Why make it look like a documentary if you’re not going to tell it like it was?
In the economically-depressed small town of Odessa, Texas, the Permian High School is the foremost football high school and its Permian Panthers team, the darling of the townspeople. Friday Nights Live chronicles the team’s failed championship bid in the 1988 season, and offers a peek at what it’s like to live in a town obsessed with football and how it feels to have the hopes of thousands of grown-ups pinned on a group of 17-year-olds.
There is much to be said about the feel of the film, which is achieved by the copious use of jerky handheld cameras, close up shots that have faces taking up half your screen, over the shoulder angles that leave the other half of the screen covered by the back of some actor’s head, and amateurish fast panning and constant zooming in and out on moving characters. Yes, the film looks and feels like a documentary, and this will set it apart from the hundreds of sports movies generated by Hollywood so far.
While looking like a documentary, Friday Nights Live still manages to play like a typical zero to hero sports team film, complete with standards like a hard-hitting but caring coach, players tackling their own egos, family relations, career-threatening injuries, psychological blocks, and performance anxiety. In fact, by the final third of the movie, you wonder why the director, his director of photography, and their editor bothered to create the documentary feel, given the overdramatic and predictable build-up to the championships and a high-scoring game that won’t be decided until the final second of the match.

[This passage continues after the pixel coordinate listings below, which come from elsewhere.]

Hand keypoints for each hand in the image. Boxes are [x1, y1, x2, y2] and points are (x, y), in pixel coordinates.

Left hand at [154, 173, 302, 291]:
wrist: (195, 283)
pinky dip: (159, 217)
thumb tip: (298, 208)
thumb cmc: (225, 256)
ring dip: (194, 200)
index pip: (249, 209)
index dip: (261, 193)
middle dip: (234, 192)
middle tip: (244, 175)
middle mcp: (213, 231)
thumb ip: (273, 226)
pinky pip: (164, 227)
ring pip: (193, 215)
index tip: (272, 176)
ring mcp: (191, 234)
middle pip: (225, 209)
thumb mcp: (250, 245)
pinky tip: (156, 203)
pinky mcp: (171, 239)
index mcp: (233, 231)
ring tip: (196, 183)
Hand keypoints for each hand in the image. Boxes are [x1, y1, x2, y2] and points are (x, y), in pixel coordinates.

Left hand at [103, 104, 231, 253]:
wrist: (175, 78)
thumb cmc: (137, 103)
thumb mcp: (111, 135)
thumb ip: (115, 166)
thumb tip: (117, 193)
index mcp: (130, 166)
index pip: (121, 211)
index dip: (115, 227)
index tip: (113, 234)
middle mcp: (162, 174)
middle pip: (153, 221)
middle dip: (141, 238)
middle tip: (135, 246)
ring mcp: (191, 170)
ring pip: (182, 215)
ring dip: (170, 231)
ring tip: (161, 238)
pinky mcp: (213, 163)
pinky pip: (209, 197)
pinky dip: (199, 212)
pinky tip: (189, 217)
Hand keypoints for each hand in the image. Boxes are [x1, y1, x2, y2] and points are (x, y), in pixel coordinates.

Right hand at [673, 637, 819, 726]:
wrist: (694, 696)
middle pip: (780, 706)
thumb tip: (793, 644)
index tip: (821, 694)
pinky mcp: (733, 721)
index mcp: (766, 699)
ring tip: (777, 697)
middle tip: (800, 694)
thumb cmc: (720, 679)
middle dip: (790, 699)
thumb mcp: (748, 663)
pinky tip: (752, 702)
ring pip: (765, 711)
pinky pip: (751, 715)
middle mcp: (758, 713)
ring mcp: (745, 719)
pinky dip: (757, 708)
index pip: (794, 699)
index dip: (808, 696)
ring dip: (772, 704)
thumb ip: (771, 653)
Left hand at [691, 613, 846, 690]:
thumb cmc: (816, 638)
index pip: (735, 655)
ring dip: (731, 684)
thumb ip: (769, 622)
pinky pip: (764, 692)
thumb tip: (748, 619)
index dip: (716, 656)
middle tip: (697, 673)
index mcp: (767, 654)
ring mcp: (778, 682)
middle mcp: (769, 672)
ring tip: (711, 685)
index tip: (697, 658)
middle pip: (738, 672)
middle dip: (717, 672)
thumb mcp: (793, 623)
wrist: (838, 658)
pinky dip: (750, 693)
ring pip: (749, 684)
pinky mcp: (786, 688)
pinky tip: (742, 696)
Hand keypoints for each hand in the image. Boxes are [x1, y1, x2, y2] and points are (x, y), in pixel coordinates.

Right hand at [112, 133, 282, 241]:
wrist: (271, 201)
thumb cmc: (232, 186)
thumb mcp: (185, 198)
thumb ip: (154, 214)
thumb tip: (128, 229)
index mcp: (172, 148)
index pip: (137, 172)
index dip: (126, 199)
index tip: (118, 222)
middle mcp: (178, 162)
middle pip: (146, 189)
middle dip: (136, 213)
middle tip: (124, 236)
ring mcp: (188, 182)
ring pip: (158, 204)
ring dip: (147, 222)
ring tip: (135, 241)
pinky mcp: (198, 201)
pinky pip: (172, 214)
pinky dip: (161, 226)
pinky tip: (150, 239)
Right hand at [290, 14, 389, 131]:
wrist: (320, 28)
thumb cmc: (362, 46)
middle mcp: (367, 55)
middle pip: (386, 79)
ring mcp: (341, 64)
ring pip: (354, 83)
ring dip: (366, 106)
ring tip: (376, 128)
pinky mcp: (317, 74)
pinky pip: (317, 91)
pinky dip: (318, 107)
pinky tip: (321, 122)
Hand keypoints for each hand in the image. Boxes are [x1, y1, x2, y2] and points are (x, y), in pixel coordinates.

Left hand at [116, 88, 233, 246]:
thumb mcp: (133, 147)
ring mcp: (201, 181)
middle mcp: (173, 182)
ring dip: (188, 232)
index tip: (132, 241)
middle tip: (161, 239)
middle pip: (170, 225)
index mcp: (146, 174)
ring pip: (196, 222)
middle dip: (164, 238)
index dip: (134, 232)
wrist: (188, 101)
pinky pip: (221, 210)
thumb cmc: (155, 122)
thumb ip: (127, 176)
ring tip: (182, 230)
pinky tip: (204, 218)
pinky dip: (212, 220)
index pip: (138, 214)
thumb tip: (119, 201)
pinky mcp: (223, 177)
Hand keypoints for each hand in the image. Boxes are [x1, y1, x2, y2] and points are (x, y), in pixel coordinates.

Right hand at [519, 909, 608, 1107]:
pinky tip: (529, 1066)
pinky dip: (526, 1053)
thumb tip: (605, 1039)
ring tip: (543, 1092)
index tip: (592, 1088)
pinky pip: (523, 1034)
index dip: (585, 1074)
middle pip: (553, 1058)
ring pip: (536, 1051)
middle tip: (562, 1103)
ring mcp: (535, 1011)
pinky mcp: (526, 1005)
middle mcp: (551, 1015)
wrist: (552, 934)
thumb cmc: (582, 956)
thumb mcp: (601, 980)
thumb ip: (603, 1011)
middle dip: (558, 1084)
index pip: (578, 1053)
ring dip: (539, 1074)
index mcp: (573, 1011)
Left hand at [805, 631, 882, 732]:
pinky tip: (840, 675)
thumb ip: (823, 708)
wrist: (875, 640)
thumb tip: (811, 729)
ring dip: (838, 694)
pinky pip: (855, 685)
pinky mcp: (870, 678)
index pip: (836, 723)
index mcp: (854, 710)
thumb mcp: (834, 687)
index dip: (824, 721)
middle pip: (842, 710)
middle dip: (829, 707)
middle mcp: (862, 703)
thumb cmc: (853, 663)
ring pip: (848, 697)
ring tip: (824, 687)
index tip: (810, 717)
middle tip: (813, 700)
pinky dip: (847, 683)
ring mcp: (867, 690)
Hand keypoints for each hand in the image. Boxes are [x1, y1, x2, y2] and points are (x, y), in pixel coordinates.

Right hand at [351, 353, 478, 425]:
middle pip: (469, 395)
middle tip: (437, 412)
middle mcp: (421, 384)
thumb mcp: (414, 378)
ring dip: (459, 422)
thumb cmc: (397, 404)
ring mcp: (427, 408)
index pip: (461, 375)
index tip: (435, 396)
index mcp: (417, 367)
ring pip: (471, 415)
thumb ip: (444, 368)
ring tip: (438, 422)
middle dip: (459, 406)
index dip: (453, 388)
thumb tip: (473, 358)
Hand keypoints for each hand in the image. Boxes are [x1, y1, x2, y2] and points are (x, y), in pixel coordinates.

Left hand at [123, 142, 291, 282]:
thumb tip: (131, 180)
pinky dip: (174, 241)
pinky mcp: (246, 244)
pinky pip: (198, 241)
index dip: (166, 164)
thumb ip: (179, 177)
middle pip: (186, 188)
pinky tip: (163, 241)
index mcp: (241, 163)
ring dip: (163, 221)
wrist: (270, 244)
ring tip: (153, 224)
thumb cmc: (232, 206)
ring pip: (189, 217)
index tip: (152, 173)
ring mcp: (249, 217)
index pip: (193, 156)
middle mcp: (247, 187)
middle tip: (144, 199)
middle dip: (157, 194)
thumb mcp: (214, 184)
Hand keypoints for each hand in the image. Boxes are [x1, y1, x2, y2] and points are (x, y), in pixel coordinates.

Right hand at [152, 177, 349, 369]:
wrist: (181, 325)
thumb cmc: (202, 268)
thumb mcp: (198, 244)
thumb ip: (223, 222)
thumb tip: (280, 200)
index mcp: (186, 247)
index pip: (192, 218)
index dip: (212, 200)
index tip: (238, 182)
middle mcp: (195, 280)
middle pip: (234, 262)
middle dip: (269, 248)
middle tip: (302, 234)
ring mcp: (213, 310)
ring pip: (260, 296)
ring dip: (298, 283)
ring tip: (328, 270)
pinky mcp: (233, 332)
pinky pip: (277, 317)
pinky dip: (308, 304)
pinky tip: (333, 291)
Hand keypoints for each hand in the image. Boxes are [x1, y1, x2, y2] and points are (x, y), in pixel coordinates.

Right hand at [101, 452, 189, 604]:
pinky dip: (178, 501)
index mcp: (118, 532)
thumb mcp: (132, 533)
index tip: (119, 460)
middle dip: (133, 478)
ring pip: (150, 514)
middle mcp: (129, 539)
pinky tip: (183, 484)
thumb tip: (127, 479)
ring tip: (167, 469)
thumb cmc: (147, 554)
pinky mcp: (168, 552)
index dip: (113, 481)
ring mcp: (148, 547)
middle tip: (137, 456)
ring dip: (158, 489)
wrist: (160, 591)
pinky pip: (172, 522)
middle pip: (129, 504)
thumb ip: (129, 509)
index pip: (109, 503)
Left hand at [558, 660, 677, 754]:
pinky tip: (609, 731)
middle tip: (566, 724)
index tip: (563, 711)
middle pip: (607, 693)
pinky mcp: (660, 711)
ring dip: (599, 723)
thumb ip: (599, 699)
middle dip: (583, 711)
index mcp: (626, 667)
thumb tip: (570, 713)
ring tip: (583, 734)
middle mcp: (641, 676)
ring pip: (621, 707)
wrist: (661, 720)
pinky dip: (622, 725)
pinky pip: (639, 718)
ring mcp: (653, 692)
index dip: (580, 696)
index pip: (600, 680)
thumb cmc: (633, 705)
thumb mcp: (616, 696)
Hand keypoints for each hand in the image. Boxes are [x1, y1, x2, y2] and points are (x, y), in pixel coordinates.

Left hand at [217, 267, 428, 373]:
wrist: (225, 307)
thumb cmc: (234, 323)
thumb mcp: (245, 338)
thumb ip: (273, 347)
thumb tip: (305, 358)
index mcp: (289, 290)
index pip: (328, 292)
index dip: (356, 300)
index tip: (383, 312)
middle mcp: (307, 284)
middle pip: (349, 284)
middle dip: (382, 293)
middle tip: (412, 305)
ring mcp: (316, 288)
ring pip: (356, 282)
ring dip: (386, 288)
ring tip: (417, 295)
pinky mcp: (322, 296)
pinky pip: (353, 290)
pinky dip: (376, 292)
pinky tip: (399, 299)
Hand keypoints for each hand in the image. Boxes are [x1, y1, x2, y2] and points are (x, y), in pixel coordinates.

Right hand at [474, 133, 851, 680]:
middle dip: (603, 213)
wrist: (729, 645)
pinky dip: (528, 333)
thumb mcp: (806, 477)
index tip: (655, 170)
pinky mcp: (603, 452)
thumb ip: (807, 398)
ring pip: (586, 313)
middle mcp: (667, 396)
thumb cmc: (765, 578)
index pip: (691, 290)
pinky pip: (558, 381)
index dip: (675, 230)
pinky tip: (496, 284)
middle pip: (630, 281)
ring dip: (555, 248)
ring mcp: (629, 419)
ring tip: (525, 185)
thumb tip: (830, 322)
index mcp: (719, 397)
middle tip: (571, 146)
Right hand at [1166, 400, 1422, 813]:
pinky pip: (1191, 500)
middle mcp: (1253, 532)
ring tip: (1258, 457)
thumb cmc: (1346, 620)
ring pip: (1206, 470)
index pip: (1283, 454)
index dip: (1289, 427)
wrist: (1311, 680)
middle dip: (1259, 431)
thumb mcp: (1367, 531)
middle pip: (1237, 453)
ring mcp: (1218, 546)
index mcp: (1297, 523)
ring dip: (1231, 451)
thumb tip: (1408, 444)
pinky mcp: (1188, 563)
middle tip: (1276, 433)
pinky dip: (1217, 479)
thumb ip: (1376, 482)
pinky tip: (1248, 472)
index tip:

Why make it look like a documentary if you’re not going to tell it like it was? Odessa was a huge town, numbering more than 100,000 people, and Permian is one of the only two large-scale schools there. The Permian Panthers lost to the Carter High School team in the semi-finals, not the finals, and it was a low-scoring affair. Instead, little touches in the film hint at the different and more superior path it could’ve taken – the townspeople are obsessed to the point of freakishness, pressuring coach and players to deliver results, while senior community leaders and backers of the team continue to wear rings commemorating their participation in previous championship-winning Panther teams, back in their heyday.
An excellent sports documentary could’ve been made from this material. After all, Tim McGraw’s abusive local football legend character bitterly tells his underperforming athlete son that this will be the highest point in his life: “This is the only thing you're ever gonna have.” There’s something vastly interesting about people who think their lives will stop counting after their final high school college game, or people who need to experience the rest of their empty, meaningless, post-high school lives through the performances of 17-year-olds.
What kind of cultural desert, what kind of poverty-stricken economic wasteland, what kind of town would produce a people who put their young sons under such relentless and unhealthy pressure? This film is based on the original non-fiction book of the same title, which asked these questions and offered a sociological look at the income gap, racism, segregation and desegregation, and poverty in Odessa. That book created a hugely negative reaction from Odessa residents when it was released. This film, however, asks no hard questions and pleases crowds with a dramatic fairytale “little team that could” narrative that is at odds with its documentary style and the original material. Whether you like Friday Night Lights or not will depend on what you prefer – sports/social documentary or sports drama.
DVD extras
The most important extra is “The story of the 1988 Permian Panthers”, which catches up with the present-day lives of the main characters in the book and film. Some of the deleted scenes show just how bizarre and freaky Odessa residents can get in their obsessive support of the home team – I wish there were some way to work these into the film, to give it a more realism. The audio commentary with the director and writer is very informative, with Berg and Bissinger taking turns to quiz each other on the artistic choices made in the jump from book to film script, as well as the historical background of the story.